[Opening DATASET ENTRIES section]

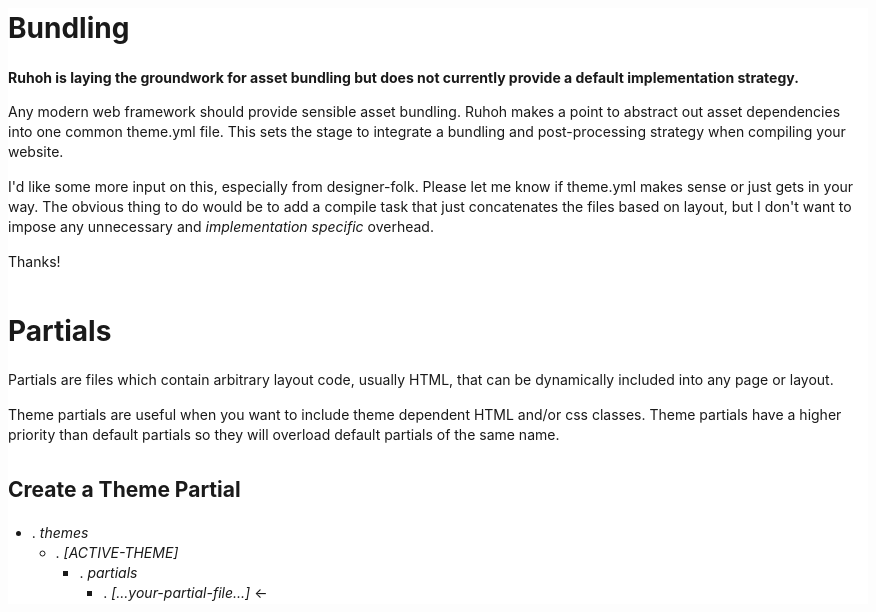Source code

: 

# Bundling

**Ruhoh is laying the groundwork for asset bundling but does not currently provide a default implementation strategy.**

Any modern web framework should provide sensible asset bundling. Ruhoh makes a point to abstract out
asset dependencies into one common theme.yml file. This sets the stage to integrate a bundling and post-processing strategy
when compiling your website.

I'd like some more input on this, especially from designer-folk. Please let me know if theme.yml makes sense or just gets in your way.
The obvious thing to do would be to add a compile task that just concatenates the files based on layout, but I don't want to impose any unnecessary
and _implementation specific_ overhead.

Thanks!


# Partials

Partials are files which contain arbitrary layout code, usually HTML, that can be dynamically included
into any page or layout.

Theme partials are useful when you want to include theme dependent HTML and/or css classes.
Theme partials have a higher priority than default partials so they will overload default partials of the same name.

## Create a Theme Partial

<ul class="folder-tree">
  <li>
    <span class="ui-silk inline ui-silk-folder">.</span> <em>themes</em>
    <ul>
      <li><span class="ui-silk inline ui-silk-folder">.</span> <em>[ACTIVE-THEME]</em>
        <ul>
          <li><span class="ui-silk inline ui-silk-folder">.</span> <em>partials</em>
            <ul>
              <li><span class="ui-silk inline ui-silk-page-white-text">.</span> <em>[...your-partial-file...]</em> &larr;</li>
            </ul>
          </li>
        </ul> 
      </li>
    </ul>
  </li>
</ul>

[Closing DATASET ENTRIES section]

# [WHAT IS NEEDED]
Put down exactly the lines of the data above that run from its first line through the line bearing "I'd like some", and no pictures.

# [SOLVED PROBLEM]
Source code

: 

# Bundling

**Ruhoh is laying the groundwork for asset bundling but does not currently provide a default implementation strategy.**

Any modern web framework should provide sensible asset bundling. Ruhoh makes a point to abstract out
asset dependencies into one common theme.yml file. This sets the stage to integrate a bundling and post-processing strategy
when compiling your website.

I'd like some more input on this, especially from designer-folk. Please let me know if theme.yml makes sense or just gets in your way.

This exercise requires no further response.